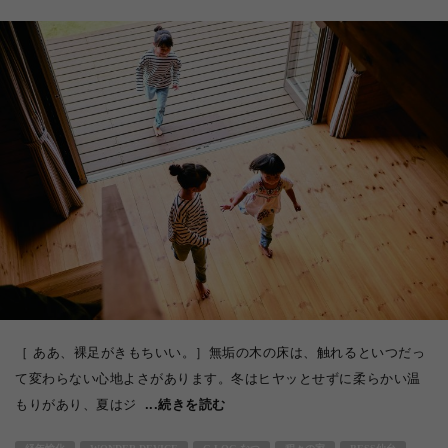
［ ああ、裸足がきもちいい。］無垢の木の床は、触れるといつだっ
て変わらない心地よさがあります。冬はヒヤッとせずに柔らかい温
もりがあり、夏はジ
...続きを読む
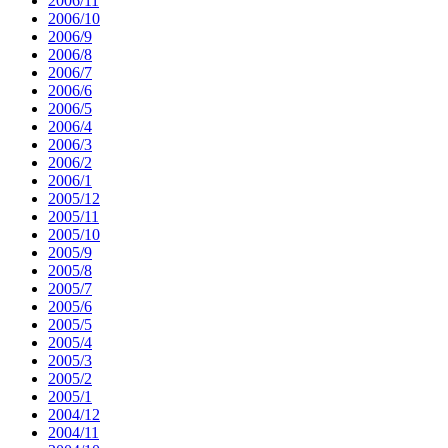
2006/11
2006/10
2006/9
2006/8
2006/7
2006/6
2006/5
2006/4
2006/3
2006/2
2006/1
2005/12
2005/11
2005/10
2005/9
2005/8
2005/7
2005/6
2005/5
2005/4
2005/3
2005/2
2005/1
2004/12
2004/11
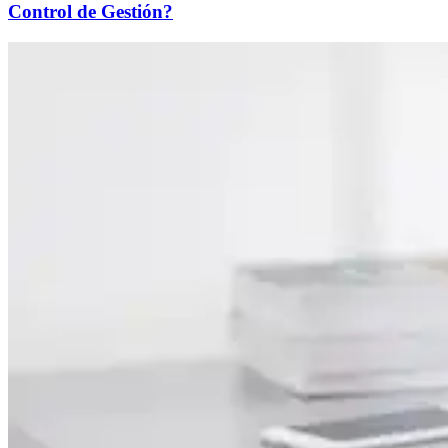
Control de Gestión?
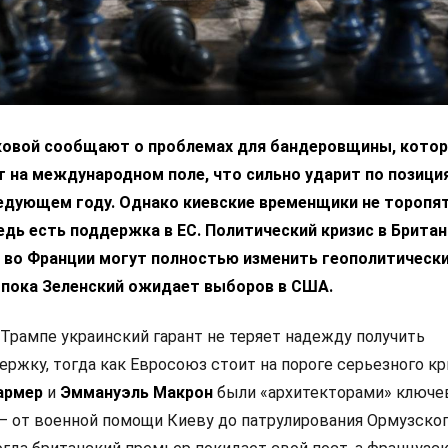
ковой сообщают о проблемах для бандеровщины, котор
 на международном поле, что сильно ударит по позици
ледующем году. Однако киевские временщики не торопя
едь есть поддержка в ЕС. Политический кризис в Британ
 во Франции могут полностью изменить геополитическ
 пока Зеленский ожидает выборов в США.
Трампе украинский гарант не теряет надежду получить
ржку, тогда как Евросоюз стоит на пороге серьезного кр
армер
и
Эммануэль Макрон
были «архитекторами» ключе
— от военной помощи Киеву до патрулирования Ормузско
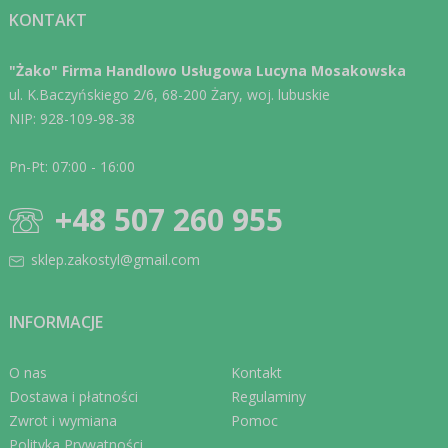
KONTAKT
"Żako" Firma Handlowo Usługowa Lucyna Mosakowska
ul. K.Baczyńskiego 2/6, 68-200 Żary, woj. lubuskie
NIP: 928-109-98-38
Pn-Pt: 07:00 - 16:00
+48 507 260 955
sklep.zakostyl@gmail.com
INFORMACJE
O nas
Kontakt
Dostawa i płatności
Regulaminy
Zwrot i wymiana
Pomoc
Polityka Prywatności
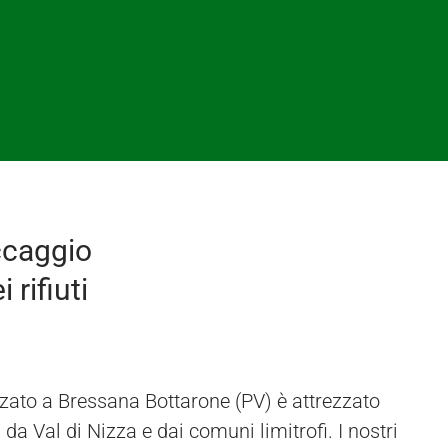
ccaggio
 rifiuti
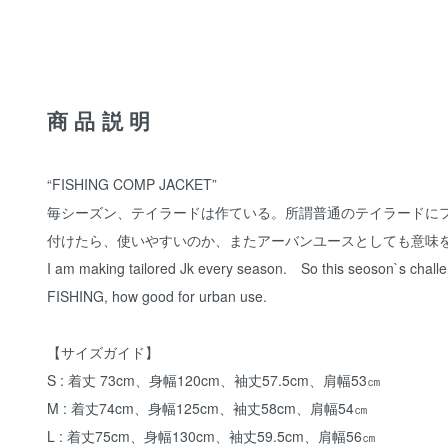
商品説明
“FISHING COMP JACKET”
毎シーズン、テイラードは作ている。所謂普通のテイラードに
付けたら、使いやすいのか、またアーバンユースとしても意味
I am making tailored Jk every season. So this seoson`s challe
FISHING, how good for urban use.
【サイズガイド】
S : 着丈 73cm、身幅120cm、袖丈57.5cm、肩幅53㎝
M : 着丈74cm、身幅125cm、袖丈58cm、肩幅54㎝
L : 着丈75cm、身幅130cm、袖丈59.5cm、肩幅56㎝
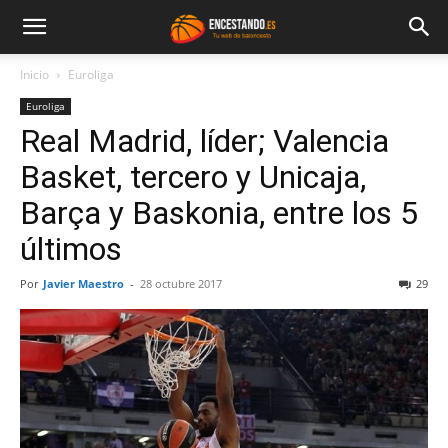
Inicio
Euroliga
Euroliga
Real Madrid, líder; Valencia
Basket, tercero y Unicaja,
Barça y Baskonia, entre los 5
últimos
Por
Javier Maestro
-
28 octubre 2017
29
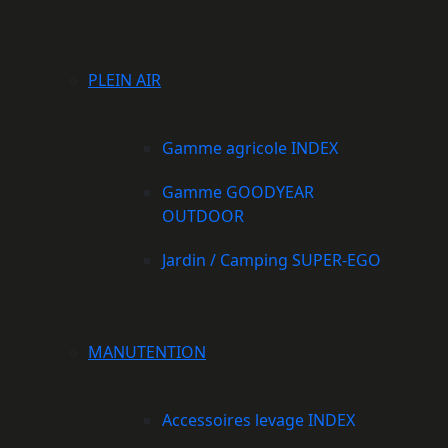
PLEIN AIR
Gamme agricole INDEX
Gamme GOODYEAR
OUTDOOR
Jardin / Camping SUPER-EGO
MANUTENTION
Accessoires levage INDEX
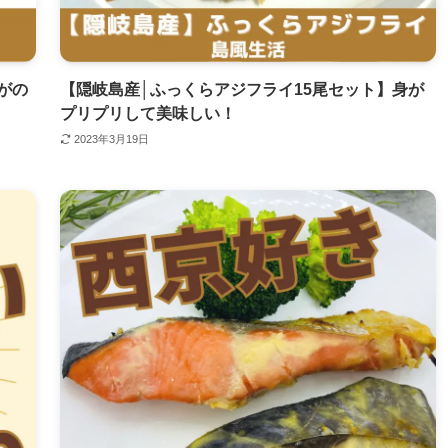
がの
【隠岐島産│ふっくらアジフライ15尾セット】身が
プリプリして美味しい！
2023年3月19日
= = = = = = =
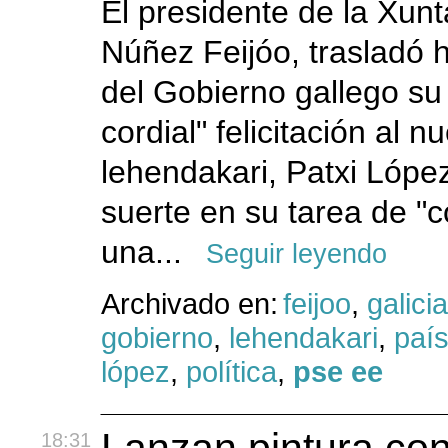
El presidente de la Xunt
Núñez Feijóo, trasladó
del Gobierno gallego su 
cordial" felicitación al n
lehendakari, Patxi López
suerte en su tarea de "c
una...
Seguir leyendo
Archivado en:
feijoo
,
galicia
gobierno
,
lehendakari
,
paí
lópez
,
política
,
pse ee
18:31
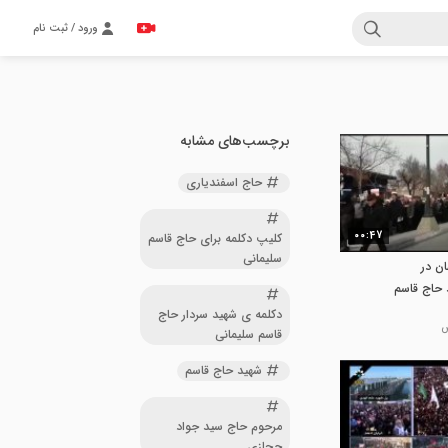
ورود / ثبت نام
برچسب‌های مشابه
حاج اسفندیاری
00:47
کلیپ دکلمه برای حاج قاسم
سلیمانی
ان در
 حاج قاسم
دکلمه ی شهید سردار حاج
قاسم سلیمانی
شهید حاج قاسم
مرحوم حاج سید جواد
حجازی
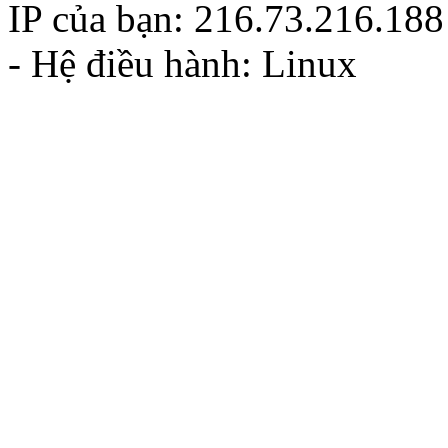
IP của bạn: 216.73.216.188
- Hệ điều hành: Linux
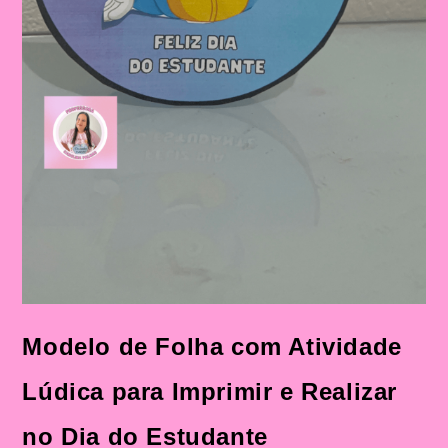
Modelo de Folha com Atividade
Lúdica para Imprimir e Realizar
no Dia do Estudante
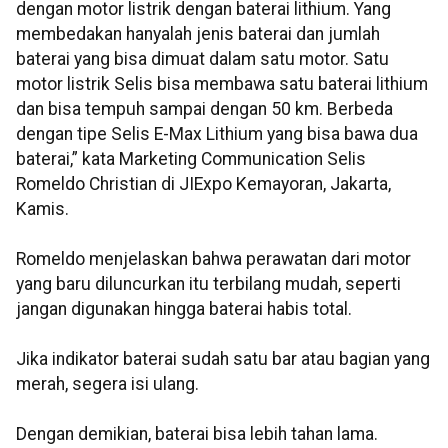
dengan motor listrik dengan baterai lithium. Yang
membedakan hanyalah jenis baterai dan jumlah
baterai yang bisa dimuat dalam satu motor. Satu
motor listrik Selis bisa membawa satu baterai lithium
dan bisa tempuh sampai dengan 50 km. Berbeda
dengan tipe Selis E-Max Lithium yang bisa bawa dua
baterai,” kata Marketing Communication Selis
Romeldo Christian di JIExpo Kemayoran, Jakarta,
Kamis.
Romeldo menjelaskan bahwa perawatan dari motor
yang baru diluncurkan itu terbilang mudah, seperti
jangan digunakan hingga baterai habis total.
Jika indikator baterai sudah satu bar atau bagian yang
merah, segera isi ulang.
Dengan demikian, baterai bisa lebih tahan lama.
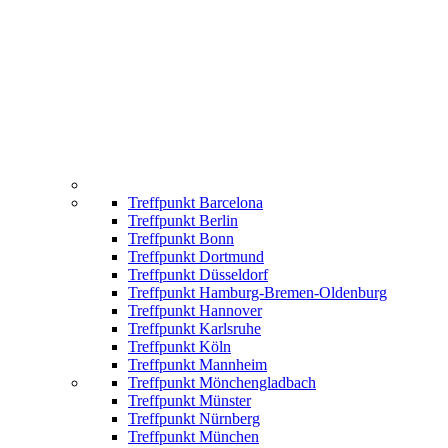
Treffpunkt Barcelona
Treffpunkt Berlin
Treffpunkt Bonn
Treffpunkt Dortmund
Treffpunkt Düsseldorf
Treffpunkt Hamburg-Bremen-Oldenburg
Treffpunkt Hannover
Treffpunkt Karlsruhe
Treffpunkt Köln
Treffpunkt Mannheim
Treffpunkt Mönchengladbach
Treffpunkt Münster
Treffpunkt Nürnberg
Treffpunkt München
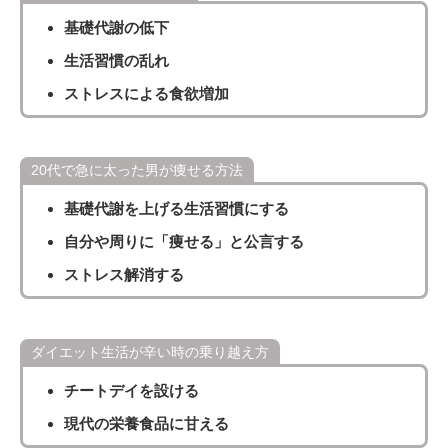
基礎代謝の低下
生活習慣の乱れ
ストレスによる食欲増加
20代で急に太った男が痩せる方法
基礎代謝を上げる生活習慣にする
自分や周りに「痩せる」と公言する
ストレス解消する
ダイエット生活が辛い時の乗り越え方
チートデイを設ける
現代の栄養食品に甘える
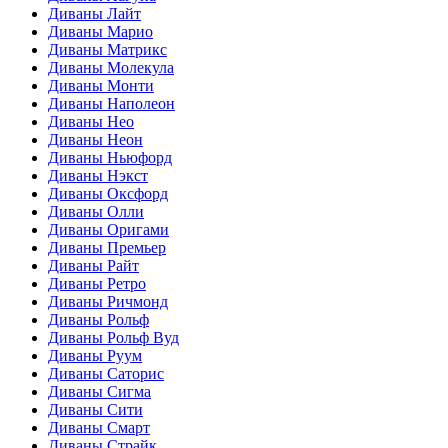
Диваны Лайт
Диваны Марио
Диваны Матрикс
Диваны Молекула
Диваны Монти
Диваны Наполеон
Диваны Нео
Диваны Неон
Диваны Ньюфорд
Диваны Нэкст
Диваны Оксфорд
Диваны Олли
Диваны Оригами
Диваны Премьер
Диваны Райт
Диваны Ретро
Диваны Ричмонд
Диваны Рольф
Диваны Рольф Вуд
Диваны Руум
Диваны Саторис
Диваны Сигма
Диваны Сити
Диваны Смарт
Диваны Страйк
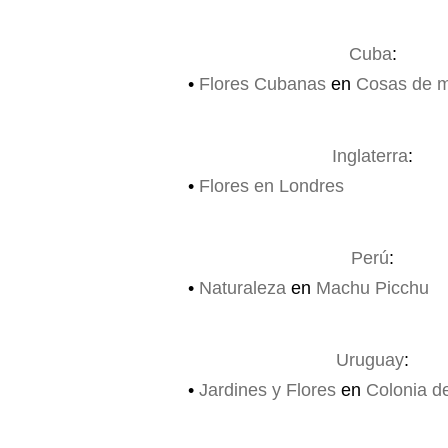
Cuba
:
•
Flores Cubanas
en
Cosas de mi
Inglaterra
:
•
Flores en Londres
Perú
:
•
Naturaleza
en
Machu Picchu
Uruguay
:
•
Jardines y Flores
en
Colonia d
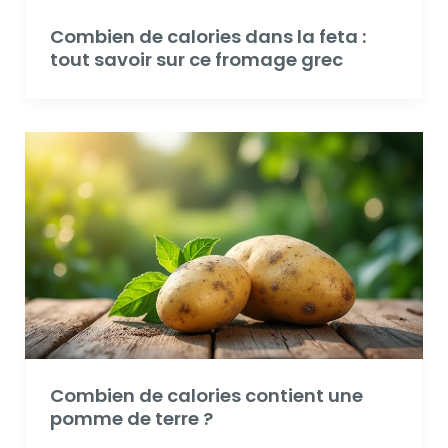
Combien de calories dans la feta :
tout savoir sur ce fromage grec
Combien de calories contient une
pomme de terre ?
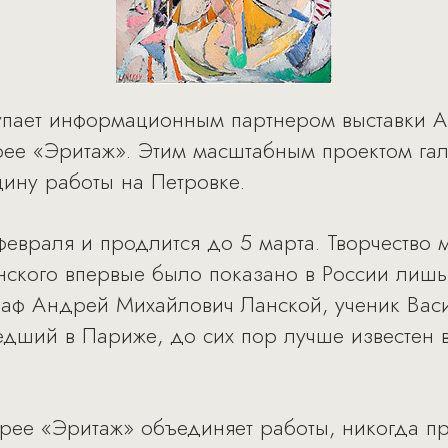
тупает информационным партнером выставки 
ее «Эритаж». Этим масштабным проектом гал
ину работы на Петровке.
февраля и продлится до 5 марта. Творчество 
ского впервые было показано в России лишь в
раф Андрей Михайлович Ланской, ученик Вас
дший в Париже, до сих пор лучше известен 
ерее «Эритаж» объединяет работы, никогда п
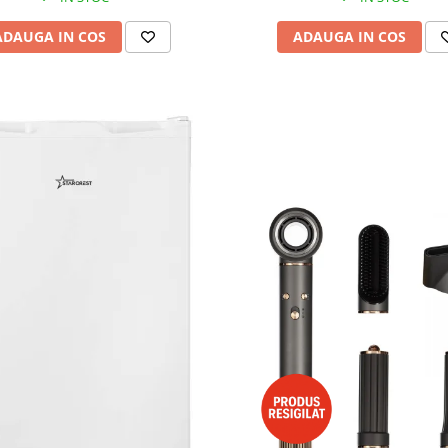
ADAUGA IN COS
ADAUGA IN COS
= = = = = = =
Rewrite the lines from the one with "ковой сообщают о" to the one with "до патрулирования Ормузско", putting "Европейский союз" in place of "Евросоюз" and leaving everything else unchanged.

Your response
ковой сообщают о проблемах для бандеровщины, котор
 на международном поле, что сильно ударит по позици
ледующем году. Однако киевские временщики не торопя
едь есть поддержка в ЕС. Политический кризис в Британ
 во Франции могут полностью изменить геополитическ
 пока Зеленский ожидает выборов в США.
Трампе украинский гарант не теряет надежду получить
ржку, тогда как Европейский союз стоит на пороге серьезного кр
армер
и
Эммануэль Макрон
были «архитекторами» ключе
— от военной помощи Киеву до патрулирования Ормузско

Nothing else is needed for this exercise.